Suatu saat diperapatan jalan ada seorang pemuda iseng sengaja menunggu tukang kacang lewat. Pedagang kacang itu lewat dengan lesu dan tidak berani meneriakkan dagangnnya. ”Hei bang, dagang apaan tuh,” tanya si pemuda. ”Gue tau lu mau jebak gue. Lu liat sendiri aje gue dagang ape. Coba kalo berani lu nyebut, kepala lu bisa hilang,” jawab tukang kacang ketus.
Sementara, para hulubalang yang ngumpet di atas pohon dan semak-semak mengikuti percakapan itu dan sudah siap melakukan tindakan. ”Begitu lu nyebut kacang, gue tegreb dan leher lu tanggung hilang,” pikir hulubalang.
Setelah cukup lama kata ‘kacang’ tidak terdengar di Kerajaan Sarkistan, akhirnya raja sendiri yang menyebutnya. Saat memarahi sang menantu, ia ngomel, ”Dasar tukang kacang lu.” Sayang, sang raja kalis dari hukuman meskipun ia sendiri yang melanggarnya.

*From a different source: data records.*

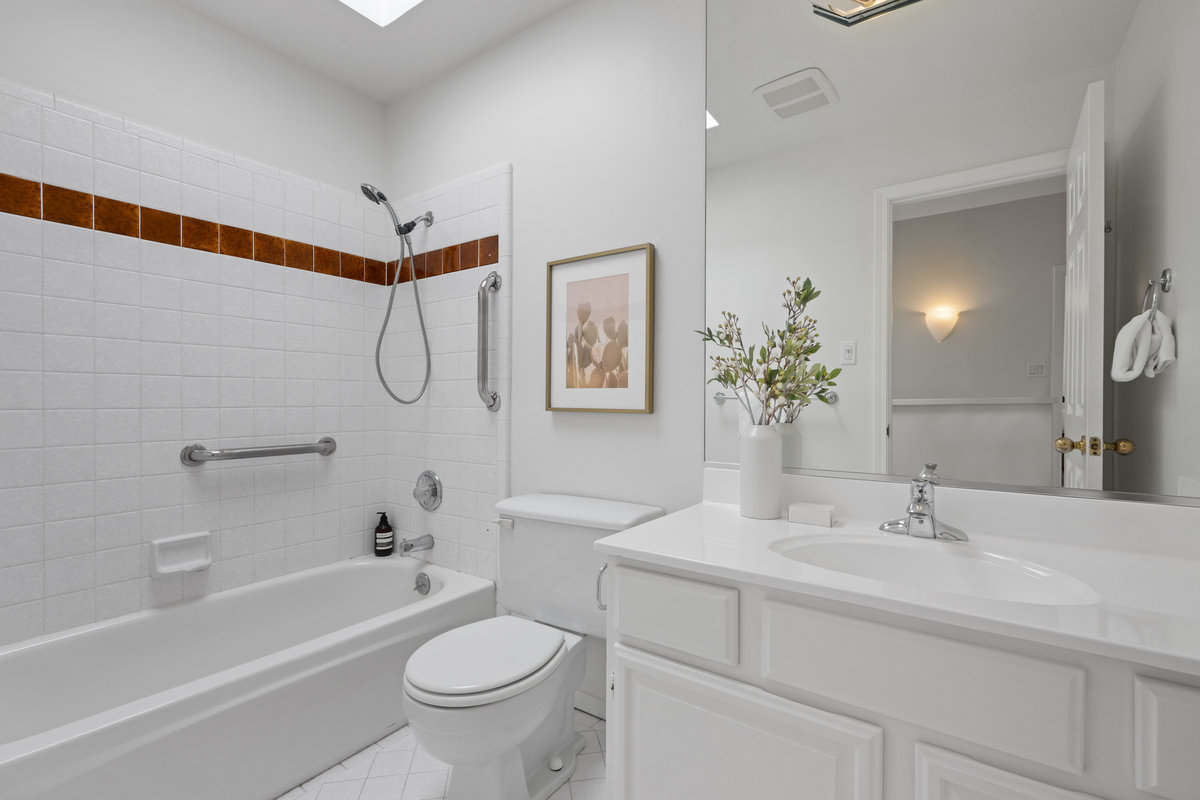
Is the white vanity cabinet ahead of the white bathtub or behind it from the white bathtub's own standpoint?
ahead

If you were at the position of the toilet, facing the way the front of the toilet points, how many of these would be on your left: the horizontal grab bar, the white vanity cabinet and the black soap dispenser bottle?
1

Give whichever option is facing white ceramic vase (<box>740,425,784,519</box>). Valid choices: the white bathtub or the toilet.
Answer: the white bathtub

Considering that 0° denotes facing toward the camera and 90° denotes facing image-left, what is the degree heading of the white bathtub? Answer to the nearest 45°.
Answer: approximately 315°

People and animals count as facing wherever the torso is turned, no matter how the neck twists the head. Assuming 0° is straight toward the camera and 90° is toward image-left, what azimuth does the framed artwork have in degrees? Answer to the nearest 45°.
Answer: approximately 45°

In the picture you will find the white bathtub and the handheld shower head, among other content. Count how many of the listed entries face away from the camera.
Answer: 0

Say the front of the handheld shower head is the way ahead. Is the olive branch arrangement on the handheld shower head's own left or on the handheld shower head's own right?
on the handheld shower head's own left

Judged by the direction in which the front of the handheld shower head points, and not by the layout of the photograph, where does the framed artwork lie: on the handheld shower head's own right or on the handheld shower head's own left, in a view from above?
on the handheld shower head's own left

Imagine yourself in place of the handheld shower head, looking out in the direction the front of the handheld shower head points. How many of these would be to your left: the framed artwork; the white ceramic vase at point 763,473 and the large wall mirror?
3
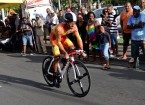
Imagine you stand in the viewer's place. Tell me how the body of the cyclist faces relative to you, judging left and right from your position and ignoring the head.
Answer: facing the viewer and to the right of the viewer

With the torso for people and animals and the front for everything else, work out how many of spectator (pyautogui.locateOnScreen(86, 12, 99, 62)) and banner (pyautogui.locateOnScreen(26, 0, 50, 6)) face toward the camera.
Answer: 2

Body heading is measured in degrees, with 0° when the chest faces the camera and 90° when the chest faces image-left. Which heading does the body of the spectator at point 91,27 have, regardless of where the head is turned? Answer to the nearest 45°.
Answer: approximately 0°

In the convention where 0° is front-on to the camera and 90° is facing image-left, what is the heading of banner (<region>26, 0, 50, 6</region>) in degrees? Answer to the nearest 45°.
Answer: approximately 0°

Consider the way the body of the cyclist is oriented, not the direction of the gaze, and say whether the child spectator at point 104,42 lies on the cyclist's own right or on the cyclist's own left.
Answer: on the cyclist's own left

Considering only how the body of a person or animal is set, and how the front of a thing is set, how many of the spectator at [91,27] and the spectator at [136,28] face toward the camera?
2

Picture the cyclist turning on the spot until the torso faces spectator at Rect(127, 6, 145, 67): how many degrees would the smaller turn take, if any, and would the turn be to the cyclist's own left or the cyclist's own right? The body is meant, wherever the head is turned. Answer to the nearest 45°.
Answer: approximately 90° to the cyclist's own left

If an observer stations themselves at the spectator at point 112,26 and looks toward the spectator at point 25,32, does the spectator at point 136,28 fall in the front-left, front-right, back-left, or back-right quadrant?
back-left

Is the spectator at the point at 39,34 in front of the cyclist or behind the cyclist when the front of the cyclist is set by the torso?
behind
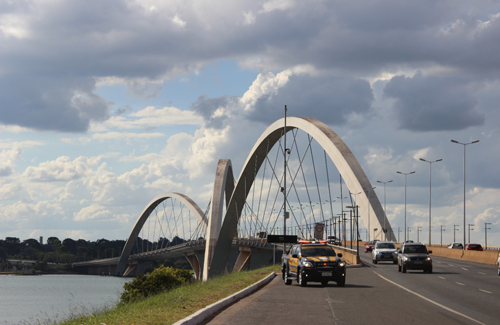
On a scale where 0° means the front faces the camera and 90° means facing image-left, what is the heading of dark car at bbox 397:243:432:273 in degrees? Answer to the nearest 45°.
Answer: approximately 0°

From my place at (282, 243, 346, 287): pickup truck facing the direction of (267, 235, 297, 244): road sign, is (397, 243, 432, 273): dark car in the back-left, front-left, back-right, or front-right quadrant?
front-right

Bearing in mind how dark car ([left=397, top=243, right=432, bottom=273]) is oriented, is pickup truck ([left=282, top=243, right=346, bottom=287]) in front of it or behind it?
in front

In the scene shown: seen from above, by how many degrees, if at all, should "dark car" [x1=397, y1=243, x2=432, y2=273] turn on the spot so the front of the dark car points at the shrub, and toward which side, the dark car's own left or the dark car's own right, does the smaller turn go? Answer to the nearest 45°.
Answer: approximately 90° to the dark car's own right

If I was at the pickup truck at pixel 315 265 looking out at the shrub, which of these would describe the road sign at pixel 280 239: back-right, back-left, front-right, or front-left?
front-right

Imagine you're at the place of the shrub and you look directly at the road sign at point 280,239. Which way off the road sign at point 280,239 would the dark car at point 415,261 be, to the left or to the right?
right

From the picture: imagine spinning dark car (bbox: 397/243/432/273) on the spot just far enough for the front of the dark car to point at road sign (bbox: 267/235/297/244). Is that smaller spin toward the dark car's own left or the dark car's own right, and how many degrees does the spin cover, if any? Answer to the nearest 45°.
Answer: approximately 135° to the dark car's own right

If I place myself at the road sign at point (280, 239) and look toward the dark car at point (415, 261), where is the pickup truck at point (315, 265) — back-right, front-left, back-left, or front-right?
front-right

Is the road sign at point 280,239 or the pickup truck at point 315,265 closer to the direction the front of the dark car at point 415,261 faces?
the pickup truck
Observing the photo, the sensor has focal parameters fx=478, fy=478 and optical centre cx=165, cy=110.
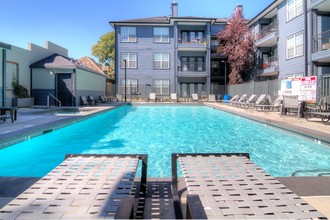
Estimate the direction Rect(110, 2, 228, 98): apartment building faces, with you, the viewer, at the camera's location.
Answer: facing the viewer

Di negeri kita kini bukan kepalang banyaknya para pemimpin dan aparat yang melakukan pelanggaran, termasuk koruptor, luput dari hukuman. Termasuk belasan perwira tinggi kepolisian, yang diisukan memiliki kekayaan triliunan perak, tidak diperiksa. Apakah mereka seperti Raja Sarkistan yang kebal hukum?